Value your Customers through focused Engagement Methods

Value your Customers through focused Engagement methods

Introduction

Customer Engagement is the emotional connection between a customer and a store/brand/product. Highly engaged customers buy more, promote more, and demonstrate more loyalty. Providing a high-quality customer experience is an important component in your customer engagement strategy. But, how do you engage your customers and provide them a fulfilling experience when they visit your store? Well, this blog focuses on one such methods and how it helps the customers to develop a lasting impression towards your store.

Customer Segmentation and Product Recommendation

Both Customer Segmentation and Product Recommendations are used together to engage customers and provide them a user-specific engagement experience. Segmentation is simply a subset of your overall customer data. Creating a segment involves grouping clusters of customers with similar characteristics.

A segment can be based on demographic factors like age, gender, income, location, and actions such as purchasing behaviour. Some of the benefits of customer segmentation are;

  • Customer Retention
  • Enhanced Competitiveness
  • Enhances Customer Relationship
  • Improved Channel of Distribution
  • Specific Product Recommendations
  • Enhances Marketing

Product Recommendations are part of a personalization strategy wherein products are dynamically populated to a user based on data such as customer attributes or situational context—providing a personalised shopping experience. Product recommendations are especially valuable to organisations that have a very large, diverse product catalogue. The catalogue may be diverse due to a wide array of products (e.g. a Supermarket), or it may have a small number of product categories but lots of variety within feature sets of product offerings. Some of the benefits of product recommendation are;

  • Provide Relevant Recommendations
  • Engage Customers
  • Boost Sales
  • Maximise Revenues
  • Maximise Customer Satisfaction

Let’s take an example of a Retail Analytics solution developed using Pentaho with R Integration, which uses this Customer Segmentation and Product Recommendation to drive Customer Engagement Experience.

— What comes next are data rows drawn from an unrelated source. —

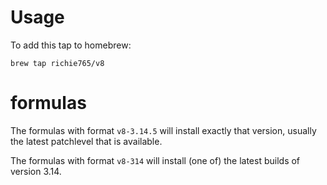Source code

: # Usage
To add this tap to homebrew:

    brew tap richie765/v8
    
# formulas
The formulas with format `v8-3.14.5` will install exactly that version, usually the latest patchlevel that is available.

The formulas with format `v8-314` will install (one of) the latest builds of version 3.14.
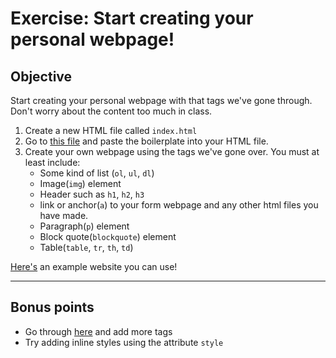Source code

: # Exercise: Start creating your personal webpage!

## Objective

Start creating your personal webpage with that tags we've gone through. Don't worry about the content too much in class.

1. Create a new HTML file called `index.html`
1. Go to [this file](https://github.com/Chelsea-Dover/introToFrontEnd/blob/master/Day_1/boilerplate.html) and paste the boilerplate into your HTML file.
1. Create your own webpage using the tags we've gone over. You must at least include:
    - Some kind of list (`ol`, `ul`, `dl`)
    - Image(`img`) element
    - Header such as `h1`, `h2`, `h3`
    - link or anchor(`a`) to your form webpage and any other html files you have made.
    - Paragraph(`p`) element
    - Block quote(`blockquote`) element
    - Table(`table`, `tr`, `th`, `td`)

    
  [Here's](https://chelsea-dover.github.io/) an example website you can use!

------

## Bonus points

- Go through [here](https://www.w3schools.com/tags/) and add more tags
- Try adding inline styles using the attribute `style`
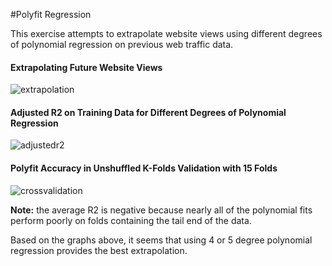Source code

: #Polyfit Regression

This exercise attempts to extrapolate website views using different degrees of polynomial regression
on previous web traffic data.

#### Extrapolating Future Website Views

![extrapolation](https://github.com/iamshang1/Projects/blob/master/ML_Exercises/Simple_Regression/extrapolation.png)

#### Adjusted R2 on Training Data for Different Degrees of Polynomial Regression

![adjustedr2](https://github.com/iamshang1/Projects/blob/master/ML_Exercises/Simple_Regression/adjustedr2.png)

#### Polyfit Accuracy in Unshuffled K-Folds Validation with 15 Folds

![crossvalidation](https://github.com/iamshang1/Projects/blob/master/ML_Exercises/Simple_Regression/crossvalidation.png)

**Note:** the average R2 is negative because nearly all of the polynomial fits perform poorly on folds containing the tail end of the data.

Based on the graphs above, it seems that using 4 or 5 degree polynomial regression provides the best extrapolation.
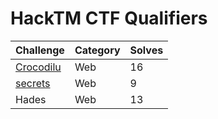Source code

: # HackTM CTF Qualifiers

| Challenge                 | Category | Solves |
| ------------------------- | -------- | ------ |
| [Crocodilu](crocodilu.md) | Web      | 16     |
| [secrets](secrets.md)     | Web      | 9      |
| Hades                     | Web      | 13     |

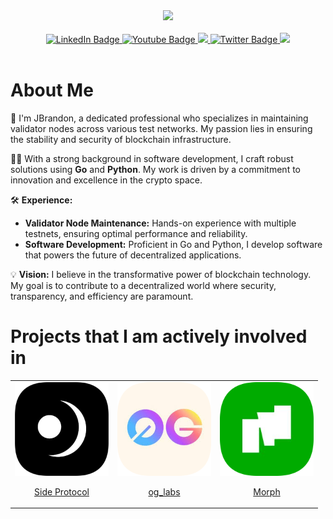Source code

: <div id="header" align="center">
  <img src="https://avatars.githubusercontent.com/u/109657439?v=4" width="150"/>
</div>
<br>
<div id="badges" align="center">
  <a href="https://discord.com/users/961408999411048461">
    <img src="https://img.shields.io/badge/Discord-blue?style=for-the-badge&logo=https%3A%2F%2Fimg.icons8.com%2Fios%2F50%2Fmedium-logo.png&logoColor=white" alt="LinkedIn Badge"/>
  </a>
  <a href="https://medium.com/@James_Brandon">
    <img src="https://img.shields.io/badge/Medium-black?style=for-the-badge&logo=https%3A%2F%2Fimg.icons8.com%2Fios%2F50%2Fmedium-logo.png&logoColor=white" alt="Youtube Badge"/>
  </a>
  <a href="https://keybase.io/jamesbrandon">
    <img src="https://img.shields.io/badge/Keybase-orange?style=for-the-badge&logo=https%3A%2F%2Fimg.icons8.com%2Fios%2F50%2Fmedium-logo.png&logoColor=white">
  </a>
  <a href="https://x.com/JBTGrox">
    <img src="https://img.shields.io/badge/Twitter-blue?style=for-the-badge&logo=twitter&logoColor=white" alt="Twitter Badge"/>
  </a>
  <a href="https://linktr.ee/JBrandon_?utm_source=linktree_admin_share">
    <img src="https://img.shields.io/badge/Linktree-green?style=for-the-badge&logo=https%3A%2F%2Fimg.icons8.com%2Fios%2F50%2Fmedium-logo.png&logoColor=white">
  </a>
</div>
<br>

<h1>About Me</h1>

🔧 I'm JBrandon, a dedicated professional who specializes in maintaining validator nodes across various test networks. My passion lies in ensuring the stability and security of blockchain infrastructure.

👨‍💻 With a strong background in software development, I craft robust solutions using **Go** and **Python**. My work is driven by a commitment to innovation and excellence in the crypto space.

🛠️ **Experience:**
- **Validator Node Maintenance:** Hands-on experience with multiple testnets, ensuring optimal performance and reliability.
- **Software Development:** Proficient in Go and Python, I develop software that powers the future of decentralized applications.

💡 **Vision:**
I believe in the transformative power of blockchain technology. My goal is to contribute to a decentralized world where security, transparency, and efficiency are paramount.

<h1>Projects that I am actively involved in</h1>
<table align="center">
  <tr align="center">
    <td align="center" hspace="30">
      <a href="https://side.one/">
        <img src="https://github.com/TempGROX/TempGROX/blob/main/src/photos/rounded-in-photoretrica%20(1).png" width="150">
        <p>Side Protocol</p>
      </a>
    </td>
    <td align="center">
      <a href="https://0g.ai/">
        <img src="https://github.com/TempGROX/TempGROX/blob/main/src/photos/rounded-in-photoretrica.png" width="150">
        <p>og_labs</p>
      </a>
    </td>
    <td align="center">
      <a href="https://www.morphl2.io/">
        <img src="https://github.com/TempGROX/TempGROX/blob/main/src/photos/rounded-in-photoretrica%20(2).png" width="150">
        <p>Morph</p>
      </a>
    </td>
  </tr>
</table>
<br>
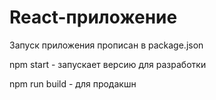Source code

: # React-приложение
Запуск приложения прописан в package.json

npm start - запускает версию для разработки

npm run build - для продакшн


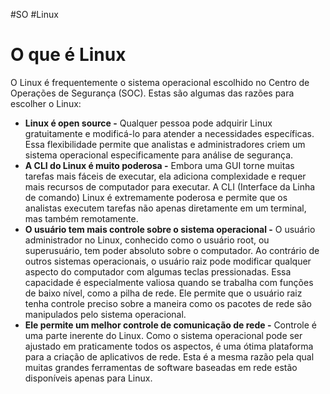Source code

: #SO #Linux
# O que é Linux

O Linux é frequentemente o sistema operacional escolhido no Centro de Operações de Segurança (SOC). Estas são algumas das razões para escolher o Linux:

- **Linux é open source -** Qualquer pessoa pode adquirir Linux gratuitamente e modificá-lo para atender a necessidades específicas. Essa flexibilidade permite que analistas e administradores criem um sistema operacional especificamente para análise de segurança.
- **A CLI do Linux é muito poderosa -** Embora uma GUI torne muitas tarefas mais fáceis de executar, ela adiciona complexidade e requer mais recursos de computador para executar. A CLI (Interface da Linha de comando) Linux é extremamente poderosa e permite que os analistas executem tarefas não apenas diretamente em um terminal, mas também remotamente.
- **O usuário tem mais controle sobre o sistema operacional -** O usuário administrador no Linux, conhecido como o usuário root, ou superusuário, tem poder absoluto sobre o computador. Ao contrário de outros sistemas operacionais, o usuário raiz pode modificar qualquer aspecto do computador com algumas teclas pressionadas. Essa capacidade é especialmente valiosa quando se trabalha com funções de baixo nível, como a pilha de rede. Ele permite que o usuário raiz tenha controle preciso sobre a maneira como os pacotes de rede são manipulados pelo sistema operacional.
- **Ele permite um melhor controle de comunicação de rede -** Controle é uma parte inerente do Linux. Como o sistema operacional pode ser ajustado em praticamente todos os aspectos, é uma ótima plataforma para a criação de aplicativos de rede. Esta é a mesma razão pela qual muitas grandes ferramentas de software baseadas em rede estão disponíveis apenas para Linux.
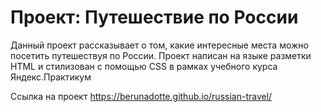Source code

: # Проект: Путешествие по России

Данный проект рассказывает о том, какие интересные места можно посетить путешествуя по России.
Проект написан на языке разметки HTML и стилизован с помощью CSS в рамках учебного курса Яндекс.Практикум

Ссылка на проект https://berunadotte.github.io/russian-travel/
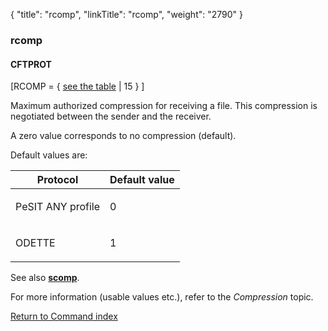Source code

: {
    "title": "rcomp",
    "linkTitle": "rcomp",
    "weight": "2790"
}<span id="rcomp"></span>

### rcomp

#### CFTPROT

\[RCOMP = { <u>see the table</u> | 15 } \]

Maximum authorized compression for receiving a file.
This compression is negotiated between the sender and the receiver.

A zero value corresponds to no compression (default).

Default values are:

<table>
   <thead>
      <tr>
<th class="HeadE-Column1-Header1">Protocol         </th>
<th class="HeadD-Column1-Header1">Default value         </th>
      </tr>
   </thead>
   <tbody>
      <tr>
         <td><p>PeSIT ANY profile</p>         </td>
         <td><p>0</p>         </td>
      </tr>
      <tr>
         <td><p>ODETTE </p>         </td>
         <td><p>1 </p>         </td>
      </tr>
   </tbody>
</table>

See also **[scomp](../scomp)**.

For more information (usable values etc.), refer to the *Compression*
topic.

[Return to Command index](../../)
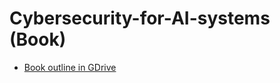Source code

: # Cybersecurity-for-AI-systems (Book)

* [Book outline in GDrive](https://docs.google.com/document/d/18TCyOvssFIcahBG3jy9P0EYQEcNG2g4UU2UfALWlIX0/edit?tab=t.0)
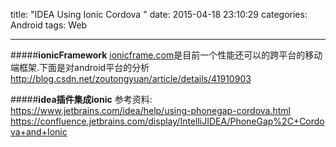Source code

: title: "IDEA Using Ionic Cordova "
date: 2015-04-18 23:10:29
categories: Android
tags: Web

----------

#####**ionicFramework**
[ionicframe.com](http://ionicframework.com/)是目前一个性能还可以的跨平台的移动端框架.下面是对android平台的分析
http://blog.csdn.net/zoutongyuan/article/details/41910903

#####**idea插件集成ionic**
参考资料:
https://www.jetbrains.com/idea/help/using-phonegap-cordova.html
https://confluence.jetbrains.com/display/IntelliJIDEA/PhoneGap%2C+Cordova+and+Ionic
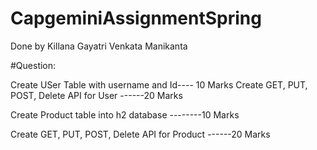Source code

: # CapgeminiAssignmentSpring

Done by Killana Gayatri Venkata Manikanta

#Question: 

Create USer Table with username and Id---- 10 Marks
Create GET, PUT, POST, Delete API for User ------20 Marks

Create Product table into h2 database --------10 Marks

Create GET, PUT, POST, Delete API for Product ------20 Marks
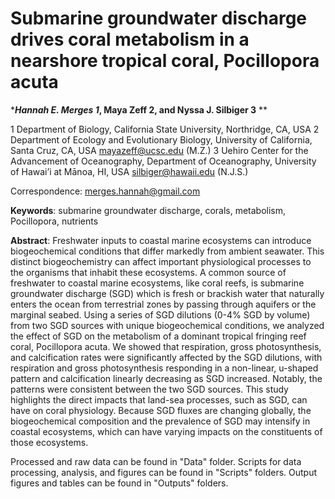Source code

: # Submarine groundwater discharge drives coral metabolism in a nearshore tropical coral, Pocillopora acuta

****Hannah E. Merges 1*, Maya Zeff 2, and Nyssa J. Silbiger 3**
**

1 Department of Biology, California State University, Northridge, CA, USA 
2 Department of Ecology and Evolutionary Biology, University of California, Santa Cruz, CA, USA mayazeff@ucsc.edu (M.Z.)
3 Uehiro Center for the Advancement of Oceanography, Department of Oceanography, University of Hawai’i at Mānoa, HI, USA silbiger@hawaii.edu (N.J.S.)

Correspondence: merges.hannah@gmail.com 

**Keywords**: submarine groundwater discharge, corals, metabolism, Pocillopora, nutrients

**Abstract**: 
Freshwater inputs to coastal marine ecosystems can introduce biogeochemical conditions that differ markedly from ambient seawater. This distinct biogeochemistry can affect important physiological processes to the organisms that inhabit these ecosystems. A common source of freshwater to coastal marine ecosystems, like coral reefs, is submarine groundwater discharge (SGD) which is fresh or brackish water that naturally enters the ocean from terrestrial zones by passing through aquifers or the marginal seabed. Using a series of SGD dilutions (0-4% SGD by volume) from two SGD sources with unique biogeochemical conditions, we analyzed the effect of SGD on the metabolism of a dominant tropical fringing reef coral, Pocillopora acuta. We showed that respiration, gross photosynthesis, and calcification rates were significantly affected by the SGD dilutions, with respiration and gross photosynthesis responding in a non-linear, u-shaped pattern and calcification linearly decreasing as SGD increased. Notably, the patterns were consistent between the two SGD sources. This study highlights the direct impacts that land-sea processes, such as SGD, can have on coral physiology. Because SGD fluxes are changing globally, the biogeochemical composition and the prevalence of SGD may intensify in coastal ecosystems, which can have varying impacts on the constituents of those ecosystems.  


Processed and raw data can be found in "Data" folder.
Scripts for data processing, analysis, and figures can be found in "Scripts" folders.
Output figures and tables can be found in "Outputs" folders.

Customer Engagement Matrix

The above image is a snapshot of the dashboard, which uses Customer Segmentation Technique in order to segment customers into three groups namely;

  • Elite – Bulk Purchasers
  • Loyal – Loyal Customers
  • Wandering – Impulse Shoppers

These segments are obtained using multiple features such as Purchase Amount, Store Profit and Engagement for the said period. Also, moreover a scoring system is applied to the segments to filter out clients with high engagement and value. The outcome is provided as a Matrix (Heat Map) which highlights which segments of customers are focused on what Departments. The segmentation is done using a Machine Learning Algorithm.

Department Specific Recommendation and SPC

Each Clusters has an inbuilt ‘Decision Control Chart’ and ‘Cluster Product Recommendations’ provided for each department. This SPC Chart serves an additional insight to understand the department level sales performance. Moreover, the Product Recommendations are provided at cluster level using Machine Learning Techniques. Recommendations are ordered based on multiple internal criteria in order to maximise the user experience and sales outcome.

Customer Score

Each Customer in each segment is scored using multiple features such as Quantity purchased, Sales amount, Store Profit and Store Engagement. The score helps to focus on most valuable customers in each segment in order to engage them differently.

Conclusion

Effective customer engagement deepens and strengthens the relationship with the customer. Starting from the journey of retention and acquisition, everything is crucial so that by studying your customers and adapting to their preferences you tend to gain more.